«L’errore umano è praticamente escluso».
Lo ha assicurato il presidente della compagnia Renfe, Alvaro Fernandez Heredia, commentando alla radio pubblica Rne il disastro ferroviario di ieri in Andalusia, costato la vita ad almeno 39 persone.
«Deve trattarsi di un problema legato al materiale rotabile di Iryo o a un problema infrastrutturale» - cosa che dovrà essere determinata dalla Commissione d’inchiesta sugli incidenti ferroviari - ha spiegato Heredia.
Su quel tratto di linea ferroviaria, rettilineo e con limite di 250 chilometri orari, la velocità non è stata la causa dell’incidente, ha inoltre assicurato, sottolineando che uno dei treni viaggiava a 205 chilometri orari e l’altro a 210.
L’ultima revisione del treno ad alta velocità Iryo era stata effettuata lo scorso 15 gennaio, secondo quanto hanno informato fonti della compagnia (partecipata da FS International) in una nota.
Il treno è un Frecciarossa 1000 simile a quelli in circolazione in Italia e in Francia, marcato ETR 109 n.12 e consegnato dalla Hitachi Rail Italy di Pistoia il 4 novembre 2022.
Un treno nuovo, insomma, con poco più di tre anni di servizio.

Gli investigatori che stanno verificando le cause dell'incidente ferroviario in Andalusia hanno intanto trovato un giunto rotto sui binari nel luogo del disastro.
Lo riporta Reuters, citando una fonte a conoscenza delle indagini.

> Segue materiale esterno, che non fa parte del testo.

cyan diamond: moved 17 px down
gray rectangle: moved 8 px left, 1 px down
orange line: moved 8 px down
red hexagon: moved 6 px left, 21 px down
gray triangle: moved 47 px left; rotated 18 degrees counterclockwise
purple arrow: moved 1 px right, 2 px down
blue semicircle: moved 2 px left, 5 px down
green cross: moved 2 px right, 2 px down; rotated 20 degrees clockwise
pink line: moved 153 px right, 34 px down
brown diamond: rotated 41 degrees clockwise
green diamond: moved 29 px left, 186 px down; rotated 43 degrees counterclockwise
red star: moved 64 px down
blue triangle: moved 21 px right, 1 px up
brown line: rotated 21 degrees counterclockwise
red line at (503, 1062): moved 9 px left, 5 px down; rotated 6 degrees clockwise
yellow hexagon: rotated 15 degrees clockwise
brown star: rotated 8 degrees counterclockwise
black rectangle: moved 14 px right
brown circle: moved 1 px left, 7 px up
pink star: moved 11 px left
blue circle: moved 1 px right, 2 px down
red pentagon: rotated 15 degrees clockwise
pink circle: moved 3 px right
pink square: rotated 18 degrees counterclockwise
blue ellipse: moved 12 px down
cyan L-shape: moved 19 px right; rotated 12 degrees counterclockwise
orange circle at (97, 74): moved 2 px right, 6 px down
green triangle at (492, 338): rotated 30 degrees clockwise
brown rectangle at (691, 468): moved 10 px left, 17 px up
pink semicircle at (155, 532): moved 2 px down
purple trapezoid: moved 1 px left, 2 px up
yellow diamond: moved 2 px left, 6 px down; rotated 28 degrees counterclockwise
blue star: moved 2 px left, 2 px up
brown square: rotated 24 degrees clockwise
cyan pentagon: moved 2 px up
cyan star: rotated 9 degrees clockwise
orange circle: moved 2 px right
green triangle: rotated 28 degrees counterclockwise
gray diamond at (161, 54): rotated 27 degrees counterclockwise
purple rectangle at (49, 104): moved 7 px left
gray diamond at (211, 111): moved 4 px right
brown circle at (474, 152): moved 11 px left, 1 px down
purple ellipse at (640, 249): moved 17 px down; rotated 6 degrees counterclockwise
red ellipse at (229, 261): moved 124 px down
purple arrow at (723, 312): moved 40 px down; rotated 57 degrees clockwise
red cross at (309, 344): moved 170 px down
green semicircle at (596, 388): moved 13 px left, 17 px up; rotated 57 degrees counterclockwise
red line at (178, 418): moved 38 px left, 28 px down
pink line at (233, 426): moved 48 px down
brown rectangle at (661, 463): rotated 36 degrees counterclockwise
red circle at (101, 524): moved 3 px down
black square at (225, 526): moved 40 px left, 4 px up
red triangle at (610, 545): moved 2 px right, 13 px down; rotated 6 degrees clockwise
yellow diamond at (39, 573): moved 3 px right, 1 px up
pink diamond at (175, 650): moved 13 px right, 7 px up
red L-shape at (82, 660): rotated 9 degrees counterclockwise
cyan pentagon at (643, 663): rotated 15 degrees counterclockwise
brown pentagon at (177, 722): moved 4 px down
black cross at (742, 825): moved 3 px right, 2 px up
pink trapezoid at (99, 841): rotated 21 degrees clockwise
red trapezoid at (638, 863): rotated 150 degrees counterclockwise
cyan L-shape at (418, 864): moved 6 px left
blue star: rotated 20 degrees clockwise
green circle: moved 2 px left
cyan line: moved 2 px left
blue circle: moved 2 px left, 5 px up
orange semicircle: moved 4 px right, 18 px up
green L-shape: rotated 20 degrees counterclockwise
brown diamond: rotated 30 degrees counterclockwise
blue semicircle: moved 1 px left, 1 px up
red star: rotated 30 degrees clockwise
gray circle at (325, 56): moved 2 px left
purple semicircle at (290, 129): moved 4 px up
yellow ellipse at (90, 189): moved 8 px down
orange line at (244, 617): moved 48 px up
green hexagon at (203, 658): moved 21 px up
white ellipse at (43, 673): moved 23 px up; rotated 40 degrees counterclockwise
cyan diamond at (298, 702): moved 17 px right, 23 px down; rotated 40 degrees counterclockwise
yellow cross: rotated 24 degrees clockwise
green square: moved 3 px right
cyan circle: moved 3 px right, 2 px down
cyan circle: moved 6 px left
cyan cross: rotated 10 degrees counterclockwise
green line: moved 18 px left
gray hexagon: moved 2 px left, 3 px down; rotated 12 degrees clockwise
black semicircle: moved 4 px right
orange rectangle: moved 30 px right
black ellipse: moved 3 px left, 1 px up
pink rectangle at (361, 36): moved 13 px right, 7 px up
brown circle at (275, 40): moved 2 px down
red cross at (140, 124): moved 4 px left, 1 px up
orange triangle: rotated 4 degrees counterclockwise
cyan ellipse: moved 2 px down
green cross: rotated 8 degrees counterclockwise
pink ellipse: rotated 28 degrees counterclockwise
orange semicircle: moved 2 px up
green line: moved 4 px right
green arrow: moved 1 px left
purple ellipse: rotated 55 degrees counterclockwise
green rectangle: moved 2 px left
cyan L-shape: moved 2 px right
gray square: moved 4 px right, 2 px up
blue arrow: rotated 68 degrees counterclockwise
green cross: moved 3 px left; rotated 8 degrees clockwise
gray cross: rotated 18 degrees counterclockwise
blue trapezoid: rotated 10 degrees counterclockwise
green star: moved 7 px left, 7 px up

I tecnici presenti sul posto, che hanno analizzato le rotaie, hanno individuato una certa usura nella giunzione tra le sezioni della rotaia, nota come piastra di giunzione, il che, secondo loro, dimostra che il guasto era presente da tempo.
Gli investigatori hanno scoperto che il giunto difettoso creava uno spazio tra le sezioni della rotaia che si allargava man mano che i treni continuavano a viaggiare sui binari.
Da verificare anche altre possibilità. Il sindacato spagnolo dei macchinisti, infatti, aveva segnalato anomalie sui binari nel tratto di ferrovia ad alta velocità teatro dell'incidente in Andalusia.
Semaf aveva scritto una lettera ad Adif, gestore delle infrastrutture ferroviarie statali, lo scorso agosto, mettendo in guardia su buche e avallamenti che stavano causando frequenti guasti e danneggiavano i treni.
La dinamica
Intanto si delinea meglio la dinamica dell'incidente.
Lo scontro è avvenuto, come noto, perché il treno Alvia ha impattato contro il primo di Iryo. In un lasso di tempo brevissimo: solo 20 secondi da quando l'Iryo è deragliato e ha occupato il binario opposto.
Troppo poco tempo perché entrasse in azione il sistema di sicurezza: lo stesso macchinista dell'Alvia, che nell'incidente ha perso la vita dopo essere sbalzato a decine di metri dal convoglio, non ha avuto tempo di applicare alcuna frenata.
Da quanto ricostruito, non c'è stato nemmeno tempo perché entrassero in funzione i sistemi di sicurezza che rilevano un binario occupato e forzano l'arresto del treno che circola sul binario.